[STUDY QUESTIONS]:
(a) Rewrite the paragraph of the post on being pregnant that begins "being pregnant isn't at all what i thought" more briefly, keeping its main facts.
(b) From the post on being pregnant, write out everything from "Monday, May 06, 2019" down to "to get comfortable.".

Monday, May 06, 2019

random thoughts on being pregnant.


being pregnant isn't at all what i thought it would be. of course, i've really only been through the first trimester, and part of the second, so this post isn't about the entirety of pregnancy but more of my adjustment to the first trimester. which was SUPER tough. i didn't expect months of all-day nausea, not sleeping through the night, daily cramps, severe headaches, and aches in my ribcage making it impossible to get comfortable. 

i found out i was pregnant, felt good for about a week and a half, started planning things and reading books about pregnancy and journaling about it. then the 24/7 nausea set in, and stayed for the first four months (so far, hoping it goes away soon though!). the other symptoms didn't take long to kick in after that, and it has been a huge adjustment for my body... even though i don't have a huge bump yet! (so i know there are even more changes coming) everything has been halted for these past few months, i haven't had energy to unpack the house, haven't been able to cook or smell food at times, haven't had energy to read and plan. (thankfully some energy did come back in the second trimester and i am so very thankful for that!)

[THE DATA]:
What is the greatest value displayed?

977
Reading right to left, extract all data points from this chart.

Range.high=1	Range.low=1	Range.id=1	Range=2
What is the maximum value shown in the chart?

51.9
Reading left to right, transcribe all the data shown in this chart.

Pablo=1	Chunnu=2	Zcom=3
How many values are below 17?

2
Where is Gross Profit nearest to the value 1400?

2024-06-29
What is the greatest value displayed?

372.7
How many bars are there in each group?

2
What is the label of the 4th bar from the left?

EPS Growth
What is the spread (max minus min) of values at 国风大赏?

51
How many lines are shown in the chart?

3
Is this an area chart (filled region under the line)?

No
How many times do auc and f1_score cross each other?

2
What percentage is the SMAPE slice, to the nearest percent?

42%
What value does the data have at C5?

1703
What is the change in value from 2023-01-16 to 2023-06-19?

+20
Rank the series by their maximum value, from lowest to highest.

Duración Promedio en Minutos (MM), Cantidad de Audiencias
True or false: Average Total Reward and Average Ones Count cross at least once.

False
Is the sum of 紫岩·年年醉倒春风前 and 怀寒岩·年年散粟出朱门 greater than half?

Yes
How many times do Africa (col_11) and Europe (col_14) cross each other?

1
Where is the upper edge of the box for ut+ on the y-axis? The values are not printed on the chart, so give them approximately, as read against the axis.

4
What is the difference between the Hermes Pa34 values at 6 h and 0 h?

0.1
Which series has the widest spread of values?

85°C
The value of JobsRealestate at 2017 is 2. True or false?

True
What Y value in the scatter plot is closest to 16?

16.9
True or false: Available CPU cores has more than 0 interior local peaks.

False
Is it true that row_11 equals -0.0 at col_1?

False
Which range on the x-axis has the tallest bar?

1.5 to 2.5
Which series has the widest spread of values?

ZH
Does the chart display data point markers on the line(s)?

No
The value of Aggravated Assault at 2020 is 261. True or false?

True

[PER-TASK ANSWERS]:
(a) Pregnancy has turned out very differently than I expected. Having been through only the first trimester and part of the second, I'm writing about adjusting to the first trimester, which was extremely hard. I didn't expect months of all-day nausea, broken sleep, daily cramps, severe headaches, and ribcage aches that made getting comfortable impossible.

(b)
Monday, May 06, 2019

random thoughts on being pregnant.


being pregnant isn't at all what i thought it would be. of course, i've really only been through the first trimester, and part of the second, so this post isn't about the entirety of pregnancy but more of my adjustment to the first trimester. which was SUPER tough. i didn't expect months of all-day nausea, not sleeping through the night, daily cramps, severe headaches, and aches in my ribcage making it impossible to get comfortable.